Content starts
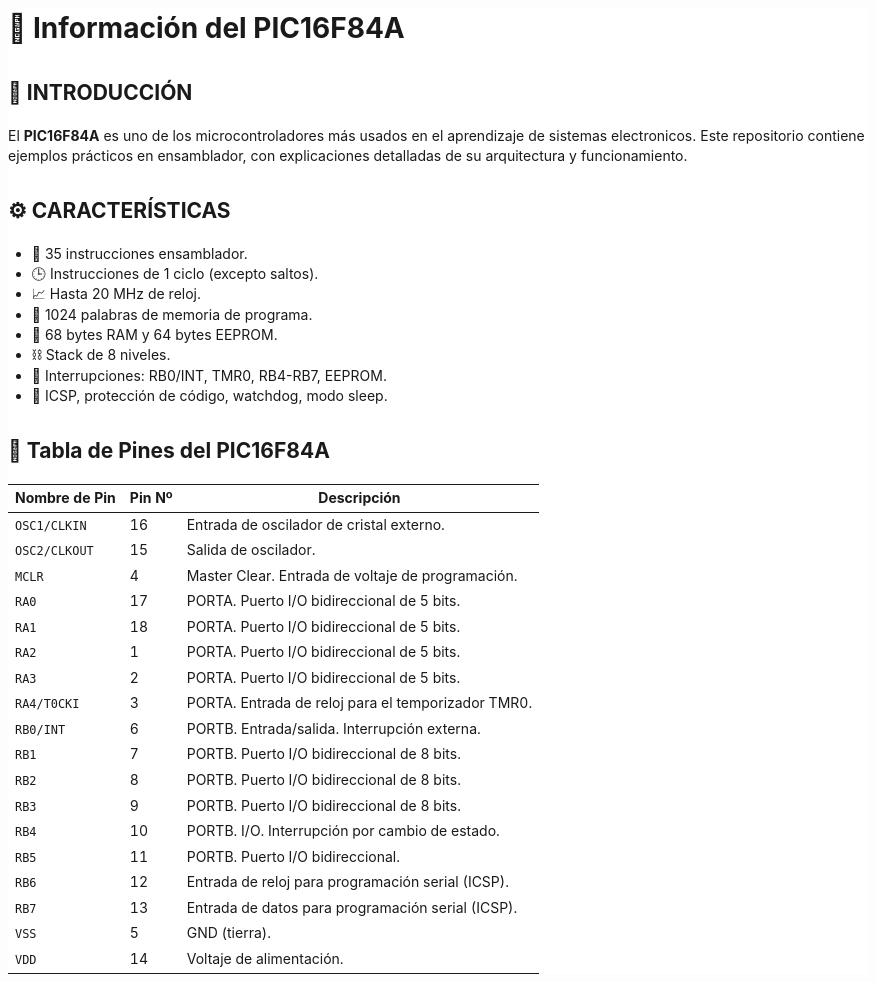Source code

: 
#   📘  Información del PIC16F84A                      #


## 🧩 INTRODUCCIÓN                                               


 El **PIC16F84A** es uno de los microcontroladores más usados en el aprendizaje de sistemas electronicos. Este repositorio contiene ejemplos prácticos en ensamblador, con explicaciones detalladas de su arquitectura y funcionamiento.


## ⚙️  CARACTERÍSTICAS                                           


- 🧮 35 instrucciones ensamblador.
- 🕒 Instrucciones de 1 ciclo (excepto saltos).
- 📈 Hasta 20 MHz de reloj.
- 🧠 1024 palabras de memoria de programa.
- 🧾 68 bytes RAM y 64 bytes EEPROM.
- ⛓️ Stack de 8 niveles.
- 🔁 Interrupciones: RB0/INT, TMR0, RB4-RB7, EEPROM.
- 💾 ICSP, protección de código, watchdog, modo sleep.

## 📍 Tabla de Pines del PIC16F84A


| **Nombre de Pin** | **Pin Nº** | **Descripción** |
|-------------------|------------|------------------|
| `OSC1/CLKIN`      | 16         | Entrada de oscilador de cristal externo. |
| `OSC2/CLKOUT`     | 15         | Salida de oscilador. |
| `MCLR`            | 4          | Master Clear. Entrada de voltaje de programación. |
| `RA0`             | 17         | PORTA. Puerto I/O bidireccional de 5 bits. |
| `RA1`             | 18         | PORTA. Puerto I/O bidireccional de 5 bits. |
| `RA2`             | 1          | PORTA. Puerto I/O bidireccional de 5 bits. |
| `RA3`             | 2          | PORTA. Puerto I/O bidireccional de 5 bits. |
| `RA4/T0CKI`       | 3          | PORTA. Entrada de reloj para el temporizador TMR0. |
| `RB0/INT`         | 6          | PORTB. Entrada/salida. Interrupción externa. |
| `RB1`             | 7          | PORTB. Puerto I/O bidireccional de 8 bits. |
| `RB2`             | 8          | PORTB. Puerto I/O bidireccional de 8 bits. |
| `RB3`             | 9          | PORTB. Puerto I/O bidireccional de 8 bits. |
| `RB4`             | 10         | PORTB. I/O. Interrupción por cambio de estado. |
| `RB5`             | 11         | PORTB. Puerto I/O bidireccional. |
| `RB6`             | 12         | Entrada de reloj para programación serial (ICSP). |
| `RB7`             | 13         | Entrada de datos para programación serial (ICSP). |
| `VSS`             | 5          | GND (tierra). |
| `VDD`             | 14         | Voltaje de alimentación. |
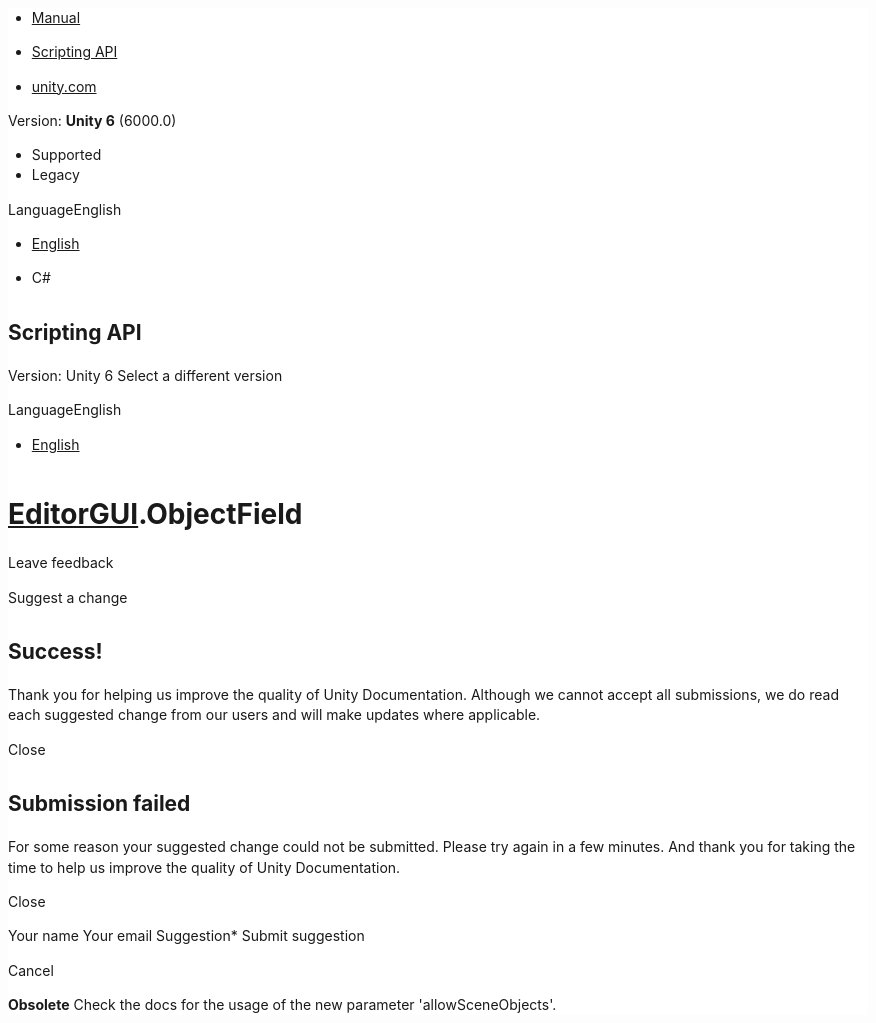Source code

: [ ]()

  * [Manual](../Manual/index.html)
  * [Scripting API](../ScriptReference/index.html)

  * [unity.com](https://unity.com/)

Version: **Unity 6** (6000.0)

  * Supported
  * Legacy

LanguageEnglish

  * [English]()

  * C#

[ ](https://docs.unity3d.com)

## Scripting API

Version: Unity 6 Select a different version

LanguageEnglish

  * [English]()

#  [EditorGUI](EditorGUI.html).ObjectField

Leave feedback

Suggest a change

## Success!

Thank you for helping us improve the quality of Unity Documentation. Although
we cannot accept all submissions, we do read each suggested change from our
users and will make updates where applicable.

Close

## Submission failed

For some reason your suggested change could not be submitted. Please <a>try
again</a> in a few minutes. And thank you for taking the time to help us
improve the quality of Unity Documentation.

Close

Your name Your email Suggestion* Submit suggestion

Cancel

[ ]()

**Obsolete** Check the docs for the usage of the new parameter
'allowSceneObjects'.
Content ends
* **WORK TASK**:
Copy out the full material exactly. Pictures should not appear in it.

* **RESPONSE BOX**:
Source code

: 
#   📘  Información del PIC16F84A                      #


## 🧩 INTRODUCCIÓN                                               


 El **PIC16F84A** es uno de los microcontroladores más usados en el aprendizaje de sistemas electronicos. Este repositorio contiene ejemplos prácticos en ensamblador, con explicaciones detalladas de su arquitectura y funcionamiento.


## ⚙️  CARACTERÍSTICAS                                           


- 🧮 35 instrucciones ensamblador.
- 🕒 Instrucciones de 1 ciclo (excepto saltos).
- 📈 Hasta 20 MHz de reloj.
- 🧠 1024 palabras de memoria de programa.
- 🧾 68 bytes RAM y 64 bytes EEPROM.
- ⛓️ Stack de 8 niveles.
- 🔁 Interrupciones: RB0/INT, TMR0, RB4-RB7, EEPROM.
- 💾 ICSP, protección de código, watchdog, modo sleep.

## 📍 Tabla de Pines del PIC16F84A


| **Nombre de Pin** | **Pin Nº** | **Descripción** |
|-------------------|------------|------------------|
| `OSC1/CLKIN`      | 16         | Entrada de oscilador de cristal externo. |
| `OSC2/CLKOUT`     | 15         | Salida de oscilador. |
| `MCLR`            | 4          | Master Clear. Entrada de voltaje de programación. |
| `RA0`             | 17         | PORTA. Puerto I/O bidireccional de 5 bits. |
| `RA1`             | 18         | PORTA. Puerto I/O bidireccional de 5 bits. |
| `RA2`             | 1          | PORTA. Puerto I/O bidireccional de 5 bits. |
| `RA3`             | 2          | PORTA. Puerto I/O bidireccional de 5 bits. |
| `RA4/T0CKI`       | 3          | PORTA. Entrada de reloj para el temporizador TMR0. |
| `RB0/INT`         | 6          | PORTB. Entrada/salida. Interrupción externa. |
| `RB1`             | 7          | PORTB. Puerto I/O bidireccional de 8 bits. |
| `RB2`             | 8          | PORTB. Puerto I/O bidireccional de 8 bits. |
| `RB3`             | 9          | PORTB. Puerto I/O bidireccional de 8 bits. |
| `RB4`             | 10         | PORTB. I/O. Interrupción por cambio de estado. |
| `RB5`             | 11         | PORTB. Puerto I/O bidireccional. |
| `RB6`             | 12         | Entrada de reloj para programación serial (ICSP). |
| `RB7`             | 13         | Entrada de datos para programación serial (ICSP). |
| `VSS`             | 5          | GND (tierra). |
| `VDD`             | 14         | Voltaje de alimentación. |
Source code

: [ ]()

  * [Manual](../Manual/index.html)
  * [Scripting API](../ScriptReference/index.html)

  * [unity.com](https://unity.com/)

Version: **Unity 6** (6000.0)

  * Supported
  * Legacy

LanguageEnglish

  * [English]()

  * C#

[ ](https://docs.unity3d.com)

## Scripting API

Version: Unity 6 Select a different version

LanguageEnglish

  * [English]()

#  [EditorGUI](EditorGUI.html).ObjectField

Leave feedback

Suggest a change

## Success!

Thank you for helping us improve the quality of Unity Documentation. Although
we cannot accept all submissions, we do read each suggested change from our
users and will make updates where applicable.

Close

## Submission failed

For some reason your suggested change could not be submitted. Please <a>try
again</a> in a few minutes. And thank you for taking the time to help us
improve the quality of Unity Documentation.

Close

Your name Your email Suggestion* Submit suggestion

Cancel

[ ]()

**Obsolete** Check the docs for the usage of the new parameter
'allowSceneObjects'.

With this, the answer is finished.